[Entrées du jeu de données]
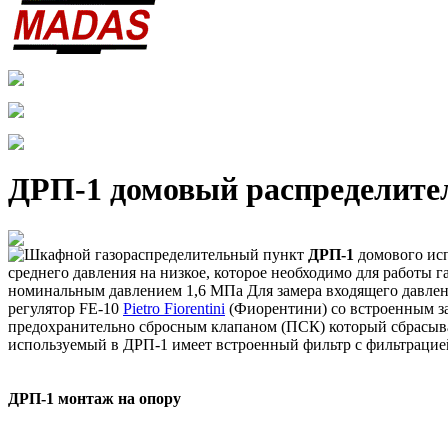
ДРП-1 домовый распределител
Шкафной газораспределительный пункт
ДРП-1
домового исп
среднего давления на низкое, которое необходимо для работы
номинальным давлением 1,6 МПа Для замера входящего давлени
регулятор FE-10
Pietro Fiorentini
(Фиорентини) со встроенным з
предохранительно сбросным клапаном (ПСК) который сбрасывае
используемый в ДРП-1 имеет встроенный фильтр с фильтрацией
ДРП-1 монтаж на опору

▶ _CONSIGNE_:
Modifiez l'ensemble du listing ci-dessus en remplaçant « ДРП-1 » par « ДРП-2 » à chaque occurrence, sans rien changer d'autre. Reproduisez le texte ainsi corrigé en omettant les images.

▶ _RÉPONSE ATTENDUE_:
ДРП-2 домовый распределител
Шкафной газораспределительный пункт
ДРП-2
домового исп
среднего давления на низкое, которое необходимо для работы
номинальным давлением 1,6 МПа Для замера входящего давлени
регулятор FE-10
Pietro Fiorentini
(Фиорентини) со встроенным з
предохранительно сбросным клапаном (ПСК) который сбрасывае
используемый в ДРП-2 имеет встроенный фильтр с фильтрацией
ДРП-2 монтаж на опору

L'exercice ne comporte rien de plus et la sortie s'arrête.